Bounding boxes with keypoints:
☆ ☆ ☆ ☆

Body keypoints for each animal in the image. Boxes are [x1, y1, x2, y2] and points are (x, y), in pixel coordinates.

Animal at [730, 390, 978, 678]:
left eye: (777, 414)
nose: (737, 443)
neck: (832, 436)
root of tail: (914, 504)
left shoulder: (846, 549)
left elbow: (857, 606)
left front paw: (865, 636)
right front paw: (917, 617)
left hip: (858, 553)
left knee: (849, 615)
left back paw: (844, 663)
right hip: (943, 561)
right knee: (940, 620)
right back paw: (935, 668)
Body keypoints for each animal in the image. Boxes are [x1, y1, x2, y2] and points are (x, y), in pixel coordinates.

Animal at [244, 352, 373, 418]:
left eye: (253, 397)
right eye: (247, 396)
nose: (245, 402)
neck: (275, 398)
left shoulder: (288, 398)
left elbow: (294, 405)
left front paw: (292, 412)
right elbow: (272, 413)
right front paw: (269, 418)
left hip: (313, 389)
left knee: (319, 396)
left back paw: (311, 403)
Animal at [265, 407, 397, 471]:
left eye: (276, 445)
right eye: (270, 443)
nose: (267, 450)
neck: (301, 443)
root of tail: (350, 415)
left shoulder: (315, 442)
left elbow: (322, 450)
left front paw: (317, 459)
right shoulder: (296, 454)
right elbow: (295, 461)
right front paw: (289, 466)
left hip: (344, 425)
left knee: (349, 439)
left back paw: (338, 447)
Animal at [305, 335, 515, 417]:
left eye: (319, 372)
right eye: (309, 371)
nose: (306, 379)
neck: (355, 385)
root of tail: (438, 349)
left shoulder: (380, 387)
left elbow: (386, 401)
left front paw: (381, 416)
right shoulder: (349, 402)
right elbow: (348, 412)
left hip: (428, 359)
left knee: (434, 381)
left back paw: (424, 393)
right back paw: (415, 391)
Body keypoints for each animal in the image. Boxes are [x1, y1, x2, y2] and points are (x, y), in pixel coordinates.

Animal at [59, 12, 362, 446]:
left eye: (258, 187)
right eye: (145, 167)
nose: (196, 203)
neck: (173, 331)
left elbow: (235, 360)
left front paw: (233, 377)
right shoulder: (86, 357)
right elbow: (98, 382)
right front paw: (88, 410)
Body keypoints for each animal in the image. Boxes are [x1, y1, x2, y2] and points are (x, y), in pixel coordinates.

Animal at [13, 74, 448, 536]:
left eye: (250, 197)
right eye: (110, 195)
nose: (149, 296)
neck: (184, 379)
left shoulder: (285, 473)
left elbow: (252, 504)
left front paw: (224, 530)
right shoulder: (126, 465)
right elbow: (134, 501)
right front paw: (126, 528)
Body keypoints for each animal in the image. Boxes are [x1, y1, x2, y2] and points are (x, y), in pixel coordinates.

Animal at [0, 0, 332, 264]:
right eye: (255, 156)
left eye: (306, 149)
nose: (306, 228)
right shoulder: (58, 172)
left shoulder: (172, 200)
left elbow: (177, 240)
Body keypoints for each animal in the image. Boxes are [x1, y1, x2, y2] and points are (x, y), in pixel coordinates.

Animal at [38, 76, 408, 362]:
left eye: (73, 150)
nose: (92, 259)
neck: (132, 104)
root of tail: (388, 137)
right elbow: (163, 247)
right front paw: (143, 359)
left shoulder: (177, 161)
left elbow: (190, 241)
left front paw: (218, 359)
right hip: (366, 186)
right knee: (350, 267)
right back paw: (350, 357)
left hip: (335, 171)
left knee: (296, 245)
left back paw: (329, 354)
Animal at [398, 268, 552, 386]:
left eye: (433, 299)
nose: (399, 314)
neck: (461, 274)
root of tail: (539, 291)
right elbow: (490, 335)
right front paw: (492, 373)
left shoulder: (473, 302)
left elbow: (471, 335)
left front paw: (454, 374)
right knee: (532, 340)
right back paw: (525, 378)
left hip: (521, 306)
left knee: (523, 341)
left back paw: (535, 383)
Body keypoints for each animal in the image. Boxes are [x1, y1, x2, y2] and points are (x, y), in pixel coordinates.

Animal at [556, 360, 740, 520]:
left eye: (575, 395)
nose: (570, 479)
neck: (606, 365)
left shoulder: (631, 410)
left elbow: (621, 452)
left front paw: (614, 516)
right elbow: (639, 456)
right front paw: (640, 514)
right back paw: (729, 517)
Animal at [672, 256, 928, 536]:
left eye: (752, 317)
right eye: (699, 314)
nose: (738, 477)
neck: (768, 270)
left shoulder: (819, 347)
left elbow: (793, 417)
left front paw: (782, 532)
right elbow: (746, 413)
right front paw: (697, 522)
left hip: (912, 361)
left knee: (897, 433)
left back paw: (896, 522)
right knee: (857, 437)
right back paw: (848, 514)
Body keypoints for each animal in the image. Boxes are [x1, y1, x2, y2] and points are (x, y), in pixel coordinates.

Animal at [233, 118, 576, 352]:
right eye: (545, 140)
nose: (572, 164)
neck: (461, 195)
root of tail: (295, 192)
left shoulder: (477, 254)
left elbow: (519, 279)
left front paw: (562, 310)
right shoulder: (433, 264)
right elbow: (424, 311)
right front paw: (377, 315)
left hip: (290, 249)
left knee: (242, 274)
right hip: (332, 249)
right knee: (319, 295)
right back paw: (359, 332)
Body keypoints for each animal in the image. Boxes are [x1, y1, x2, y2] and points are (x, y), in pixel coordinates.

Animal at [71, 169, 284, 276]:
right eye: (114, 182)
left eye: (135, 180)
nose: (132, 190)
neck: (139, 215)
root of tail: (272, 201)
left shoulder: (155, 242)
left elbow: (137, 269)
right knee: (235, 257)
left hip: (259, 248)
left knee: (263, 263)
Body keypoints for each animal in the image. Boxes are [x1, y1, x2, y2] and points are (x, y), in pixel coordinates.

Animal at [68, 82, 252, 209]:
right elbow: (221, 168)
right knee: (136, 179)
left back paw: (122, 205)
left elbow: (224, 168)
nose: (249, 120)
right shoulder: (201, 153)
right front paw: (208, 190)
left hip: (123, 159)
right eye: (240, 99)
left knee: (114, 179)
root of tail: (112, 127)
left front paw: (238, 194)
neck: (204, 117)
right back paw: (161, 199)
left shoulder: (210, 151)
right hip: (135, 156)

☆ ☆ ☆ ☆

» Problem statement
Nothing may change. Retype all of the entries.

» Response
Body keypoints for each animal in the image. Boxes are [x1, y1, x2, y2] and points are (x, y), in pixel coordinates.

Animal at [730, 390, 978, 678]:
left eye: (777, 414)
nose: (737, 443)
neck: (832, 436)
root of tail: (914, 504)
left shoulder: (846, 549)
left elbow: (857, 606)
left front paw: (865, 636)
right front paw: (917, 617)
left hip: (858, 553)
left knee: (849, 615)
left back paw: (844, 663)
right hip: (943, 561)
right knee: (940, 620)
right back paw: (935, 668)
Body keypoints for each animal in the image. Boxes are [x1, y1, x2, y2] and points are (x, y), in pixel coordinates.

Animal at [244, 352, 373, 418]:
left eye: (253, 397)
right eye: (247, 396)
nose: (245, 402)
neck: (275, 398)
left shoulder: (288, 398)
left elbow: (294, 405)
left front paw: (292, 412)
right elbow: (272, 413)
right front paw: (269, 418)
left hip: (313, 389)
left knee: (319, 396)
left back paw: (311, 403)
Animal at [265, 407, 397, 471]:
left eye: (276, 445)
right eye: (270, 443)
nose: (267, 450)
neck: (301, 443)
root of tail: (350, 415)
left shoulder: (315, 442)
left elbow: (322, 450)
left front paw: (317, 459)
right shoulder: (296, 454)
right elbow: (295, 461)
right front paw: (289, 466)
left hip: (344, 425)
left knee: (349, 439)
left back paw: (338, 447)
Animal at [305, 335, 515, 417]:
left eye: (319, 372)
right eye: (309, 371)
nose: (306, 379)
neck: (355, 385)
root of tail: (438, 349)
left shoulder: (380, 387)
left elbow: (386, 401)
left front paw: (381, 416)
right shoulder: (349, 402)
right elbow: (348, 412)
left hip: (428, 359)
left knee: (434, 381)
left back paw: (424, 393)
right back paw: (415, 391)
Body keypoints for each animal in the image. Boxes are [x1, y1, x2, y2] and points are (x, y), in pixel coordinates.

Animal at [59, 12, 362, 446]:
left eye: (258, 187)
right eye: (145, 167)
nose: (196, 203)
neck: (173, 331)
left elbow: (235, 360)
left front paw: (233, 377)
right shoulder: (86, 357)
right elbow: (98, 382)
right front paw: (88, 410)
Body keypoints for each animal in the image. Boxes are [x1, y1, x2, y2] and points are (x, y), in pixel coordinates.

Animal at [13, 74, 448, 536]:
left eye: (250, 197)
right eye: (110, 195)
nose: (149, 296)
neck: (184, 379)
left shoulder: (285, 473)
left elbow: (252, 504)
left front paw: (224, 530)
right shoulder: (126, 465)
right elbow: (134, 501)
right front paw: (126, 528)
Body keypoints for each animal in the image. Boxes are [x1, y1, x2, y2] and points are (x, y), in pixel coordinates.

Animal at [0, 0, 332, 264]:
right eye: (255, 156)
left eye: (306, 149)
nose: (306, 228)
right shoulder: (58, 172)
left shoulder: (172, 200)
left elbow: (177, 240)
Body keypoints for each animal in the image. Boxes are [x1, y1, x2, y2] and points are (x, y), in pixel coordinates.

Animal at [38, 76, 408, 362]:
left eye: (73, 150)
nose: (92, 259)
neck: (132, 104)
root of tail: (388, 137)
right elbow: (163, 247)
right front paw: (143, 359)
left shoulder: (177, 161)
left elbow: (190, 241)
left front paw: (218, 359)
right hip: (366, 186)
right knee: (350, 267)
right back paw: (350, 357)
left hip: (335, 171)
left knee: (296, 245)
left back paw: (329, 354)
Animal at [398, 268, 552, 386]:
left eye: (433, 299)
nose: (399, 314)
neck: (461, 274)
root of tail: (539, 291)
right elbow: (490, 335)
right front paw: (492, 373)
left shoulder: (473, 302)
left elbow: (471, 335)
left front paw: (454, 374)
right knee: (532, 340)
right back paw: (525, 378)
left hip: (521, 306)
left knee: (523, 341)
left back paw: (535, 383)
Body keypoints for each animal in the image. Boxes are [x1, y1, x2, y2] and points are (x, y), in pixel coordinates.

Animal at [556, 360, 740, 520]:
left eye: (575, 395)
nose: (570, 479)
neck: (606, 365)
left shoulder: (631, 410)
left elbow: (621, 452)
left front paw: (614, 516)
right elbow: (639, 456)
right front paw: (640, 514)
right back paw: (729, 517)
Animal at [672, 256, 928, 536]:
left eye: (752, 317)
right eye: (699, 314)
nose: (738, 477)
neck: (768, 270)
left shoulder: (819, 347)
left elbow: (793, 417)
left front paw: (782, 532)
right elbow: (746, 413)
right front paw: (697, 522)
left hip: (912, 361)
left knee: (897, 433)
left back paw: (896, 522)
right knee: (857, 437)
right back paw: (848, 514)
Body keypoints for each animal in the image. Boxes are [x1, y1, x2, y2] and points are (x, y), in pixel coordinates.

Animal at [233, 118, 576, 352]:
right eye: (545, 140)
nose: (572, 164)
neck: (461, 195)
root of tail: (295, 192)
left shoulder: (477, 254)
left elbow: (519, 279)
left front paw: (562, 310)
right shoulder: (433, 264)
right elbow: (424, 311)
right front paw: (377, 315)
left hip: (290, 249)
left knee: (242, 274)
right hip: (332, 249)
right knee: (319, 295)
right back paw: (359, 332)
Body keypoints for each animal in the image. Boxes are [x1, y1, x2, y2] and points are (x, y), in pixel coordinates.

Animal at [71, 169, 284, 276]:
right eye: (114, 182)
left eye: (135, 180)
nose: (132, 190)
neck: (139, 215)
root of tail: (272, 201)
left shoulder: (155, 242)
left elbow: (137, 269)
right knee: (235, 257)
left hip: (259, 248)
left knee: (263, 263)
Body keypoints for each animal in the image. Boxes are [x1, y1, x2, y2] and points are (x, y), in pixel coordinates.

Animal at [68, 82, 252, 209]:
right elbow: (221, 168)
right knee: (136, 179)
left back paw: (122, 205)
left elbow: (224, 168)
nose: (249, 120)
right shoulder: (201, 153)
right front paw: (208, 190)
left hip: (123, 159)
right eye: (240, 99)
left knee: (114, 179)
root of tail: (112, 127)
left front paw: (238, 194)
neck: (204, 117)
right back paw: (161, 199)
left shoulder: (210, 151)
right hip: (135, 156)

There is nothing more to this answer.